Your early 20’s are some of the greatest years of your life. You have most likely prevailed in many areas of existence thus far. You have cooked a meal without burning the house down, paid a bill on time, and successfully completed a season or seven on Netflix. Nevertheless, there is still something you cannot seem to get right, a relationship. You have probably had your heartbroken a number of times and because of it you always swore to yourself you would never make somebody feel the way that you felt, until you did.
Having your heartbroken was tough, but breaking another’s heart was unbearable. Maybe you had just gotten out of a bad relationship and did not have enough emotional capacity, or you could not find the time to make something work because your major is impossible and you work harder than the little engine that could up a hill. Or maybe you were too immature for commitment and ended up staying in bed with another person who is no-where near the equivalent of a person as the one you were currently seeing. Whatever the reason is, you ended up hurting the other person because the right person came at the wrong time. You may be beating yourself up still, but I will tell you why you should not.

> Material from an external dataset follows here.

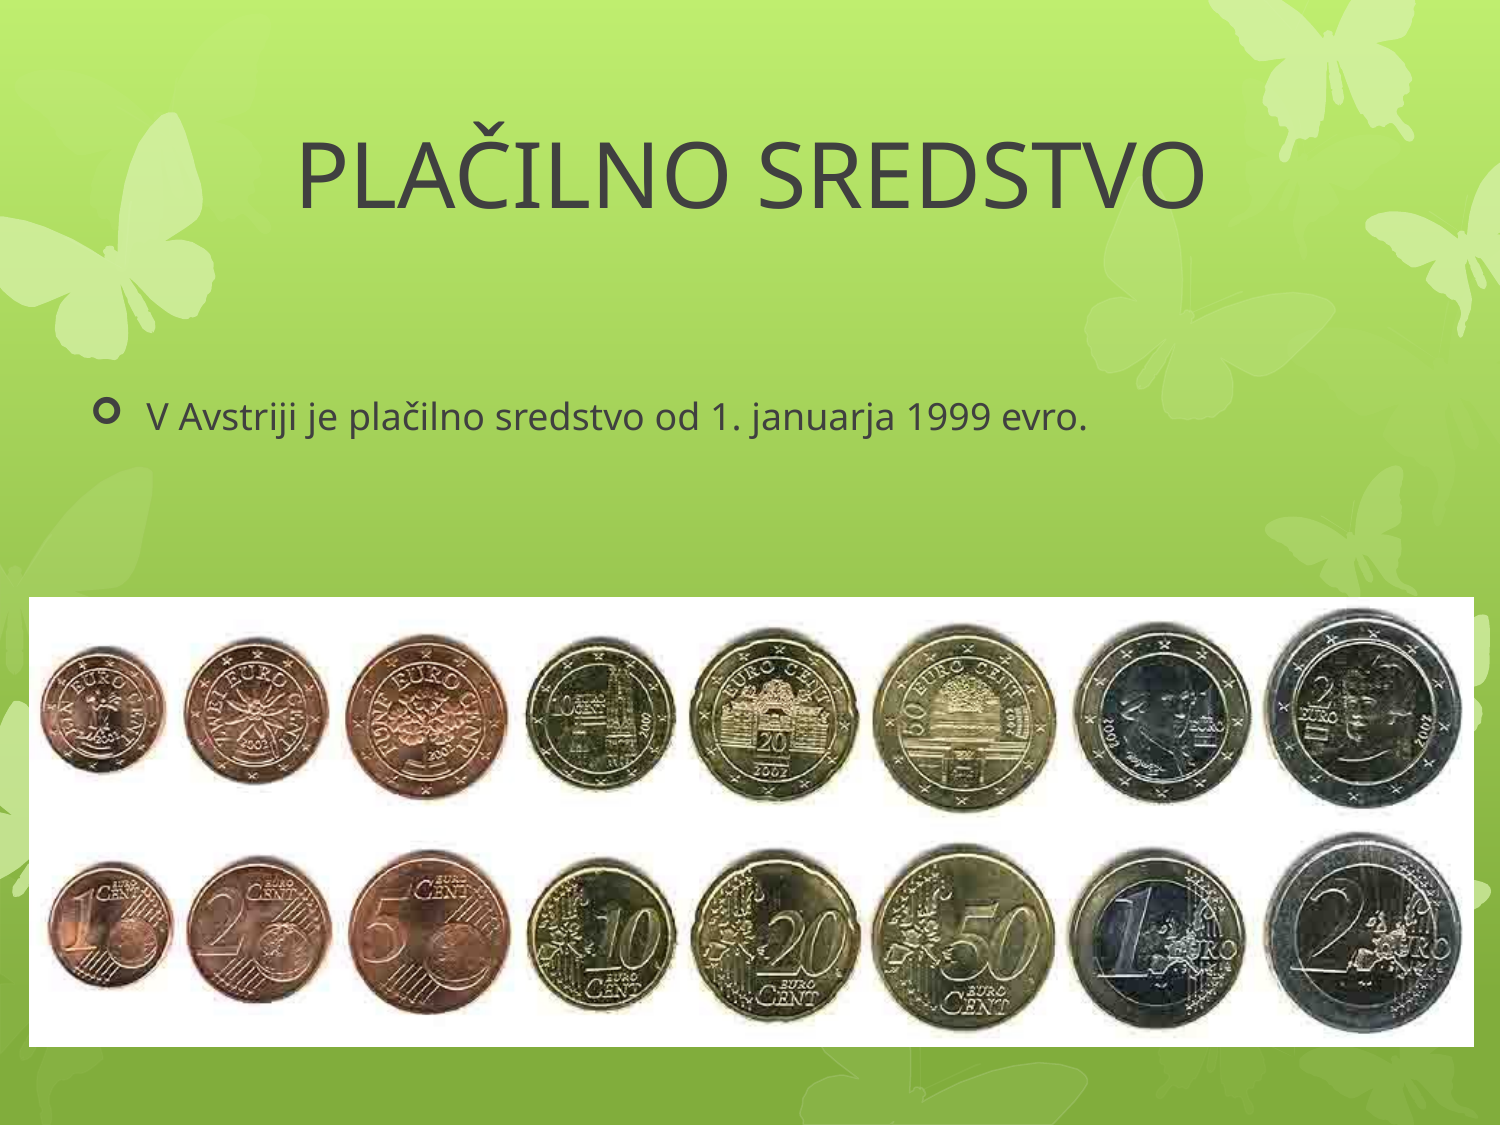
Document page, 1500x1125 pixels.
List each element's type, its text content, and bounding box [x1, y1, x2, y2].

You are not the soul-sucking creature that he thinks you are. Nor are you a malicious heart breaker. Get the image of you leaving him high and dry to rot, stranded on the side of the proverbial rocky, dirt road of love out of your head. Although you may think he will never get over it, not everybody is as pitiful as a Shawn Mendes song. You have the right to mess up your love life one time or a million times before you get it right. This is the one time in your life where you can use your age as an applicable excuse. Your 20’s are a time to make mistakes, be selfish and disregard the magnitudes of your actions. This is on one condition: to learn from it and realize your faults. If you hurt somebody, which will most likely hurt you, take something away from it. The first time you do something is a mistake; the second time is a choice. We all want to be somewhat like Gandhi by the time we are old and grey. How can you be old and wise if you aren’t young and stupid first?
Imagine this, you meet this great guy that is incredibly into you. He thinks about you when he wakes up and lets you know about all the great dates he wants to take you on this weekend when it’s only Monday. He watches your favorite Netflix show and brings you ice cream when you’re upset. Perfect? Right. So my question is, why could you not appreciate it the first time? The answer is filled with complication that’s mixed with past experiences and future anxieties, along with you just messed up. He definitely didn’t deserve the heartbreak, but you don’t deserve the guilt either. You will learn from your mistakes, he will learn to forgive...hopefully. Life will go on. Every heart that you break, you will learn from. Just like every time you’ve had your heart broken, you’ve learned from it. Take pride in your mistakes knowing that you will become a better person because of them. Understanding both sides of the heartache coin is difficult, but apart of life in your 20’s none-the-less.
Now, here is a harsh reality. If you broke someone’s heart and they choose to let you redeem yourself, they may just be the one and I can’t wait to read about your love story in the next Nicholas Spark’s novel. Conversely, if you broke someone’s heart and they choose to move on from you, you do not get to wonder how their day is. You do not get to ask if they are ‘okay’ moreover. When you break someone’s heart, you also break your own. You lose the right to communicate, but you do not lose the right to care. So care all you want, but respect the space that will be needed. While you may not have meant to make somebody feel this way, you did. And the worst part is that you know just how it feels. So remember how it felt right after, and then remember how you felt a month later. Time heals all, and will most definitely grant you wisdom. Just because you have broken your own heart as well, does not mean you will not also heal. Remember that you still have not even come close to your mid-life crisis; this is just an emotional bump in the road.
You have a lot going on right now like immersing yourself into your future career, finding out who you are in general and doing whatever else you want to do on Saturday night. You need to figure out what you want at this time in your life, so do not stress if you can not commit to a significant other, a date next Friday or even a favorite brand of cereal. You are not a ‘maleficent’ of love; you are human, and you are young so embrace it.